Migrantes. Partidos divididos entre regulação cuidada e criminalização
A meio desta semana, a União Europeia (UE) chegou a um acordo sobre as políticas de migração, mas longe de consensos e com expectáveis fraturas nos extremos partidários. Ao DN, o eurodeputado Paulo Rangel, eleito pelo PSD, garantiu que este pacto vai "criar uma regulação mais cuidada das migrações" protegendo as fronteiras na mesma medida em que propõe "um regime mais favorável" para refugiados. No outro lado da barricada, o eurodeputado João Pimenta Lopes, eleito pelo PCP, destaca um pacto que "não responde em nada" às necessidades das pessoas que fogem "da degradação das condições de vida" nos seus países de origem, recorrendo à palavra "criminalização".

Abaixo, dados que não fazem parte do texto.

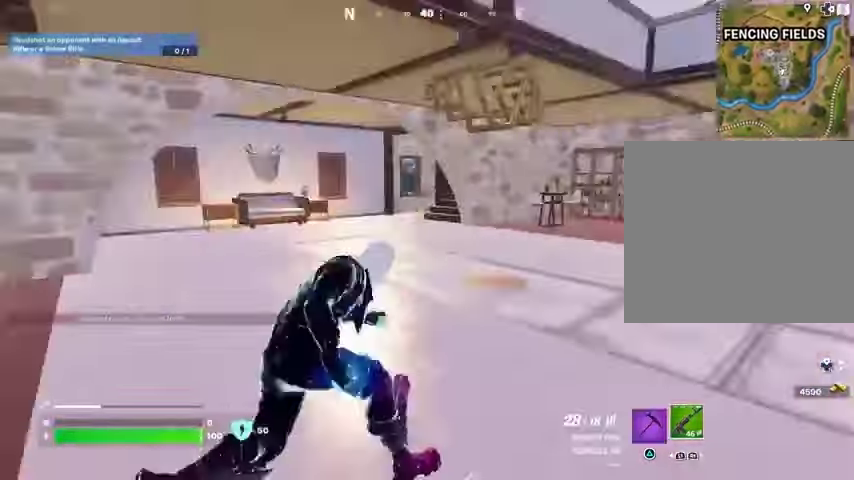
{"buttons": [], "left_stick": "up-left", "right_stick": "center", "events": [[100, "right_stick", "right"], [233, "left_stick", "up"], [433, "right_stick", "center"], [467, "left_stick", "up-left"]]}
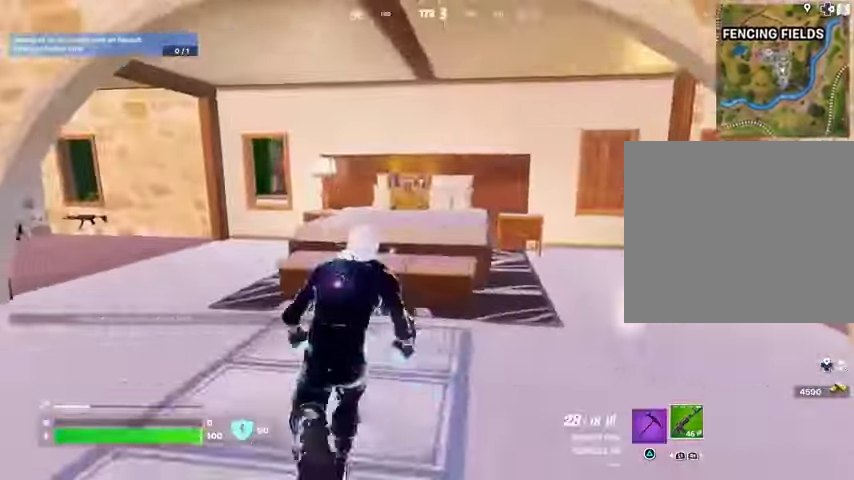
{"buttons": [], "left_stick": "up-left", "right_stick": "center", "events": [[67, "TRIANGLE", "down"], [133, "TRIANGLE", "up"], [300, "left_stick", "center"], [300, "right_stick", "right"], [367, "R3", "down"], [433, "right_stick", "center"], [467, "R3", "up"], [467, "left_stick", "up-left"]]}
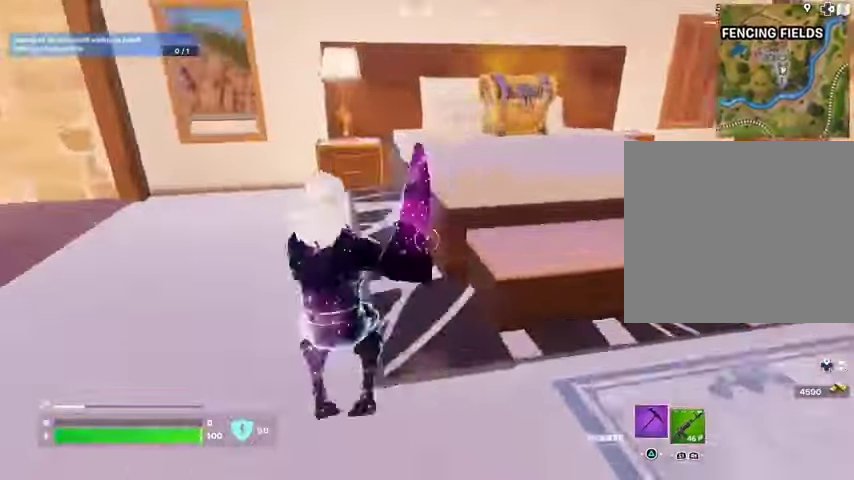
{"buttons": ["R2"], "left_stick": "up-left", "right_stick": "right", "events": [[33, "left_stick", "left"], [67, "R2", "down"], [67, "right_stick", "right"], [200, "right_stick", "center"], [500, "left_stick", "up-left"], [500, "right_stick", "right"]]}
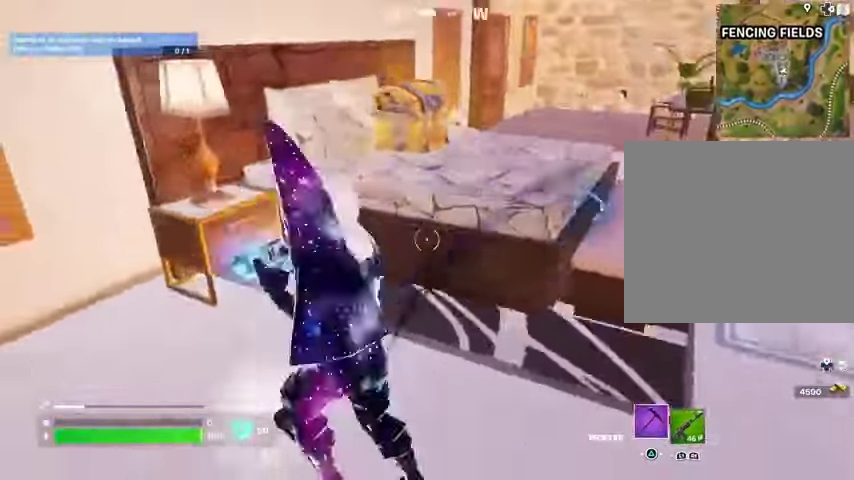
{"buttons": [], "left_stick": "up-left", "right_stick": "center", "events": [[33, "left_stick", "up"], [100, "left_stick", "up-right"], [200, "right_stick", "up-right"], [300, "R2", "up"], [333, "left_stick", "up"], [333, "right_stick", "down-left"], [433, "left_stick", "up-left"], [467, "right_stick", "center"]]}
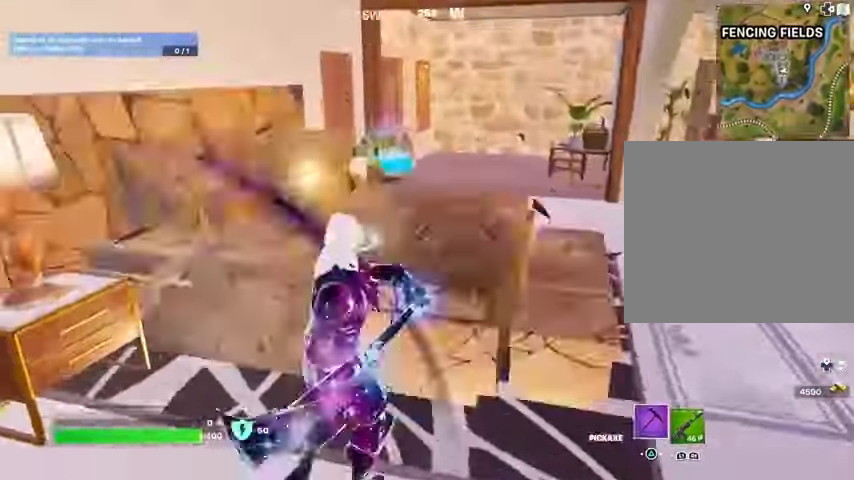
{"buttons": ["SQUARE"], "left_stick": "right", "right_stick": "center", "events": [[167, "SQUARE", "down"], [233, "SQUARE", "up"], [267, "left_stick", "up-right"], [300, "SQUARE", "down"], [400, "SQUARE", "up"], [433, "SQUARE", "down"], [467, "left_stick", "right"]]}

Para já, a palavra de ordem é que há esperança de que esta legislação ainda possa ser moldada para responder aos anseios tanto dos Estados-membros da UE como de quem procura refugiar-se na Europa para encontrar uma vida melhor. Numa nota breve enviada ao DN, a eurodeputada socialista Isabel Santos destaca a importância de ter sido "possível chegar a um acordo em matéria de migrações e asilo", sem no entanto omitir que ainda há arestas a limar. "Está longe de ser o Pacto que sempre defendi, assente na partilha solidária da responsabilidade de asilo entre Estados-membros; no estabelecimento de corredores humanitários e de vias reguladas e seguras; na implementação de uma política efetiva de integração. Espero que se consiga evoluir no futuro", conclui.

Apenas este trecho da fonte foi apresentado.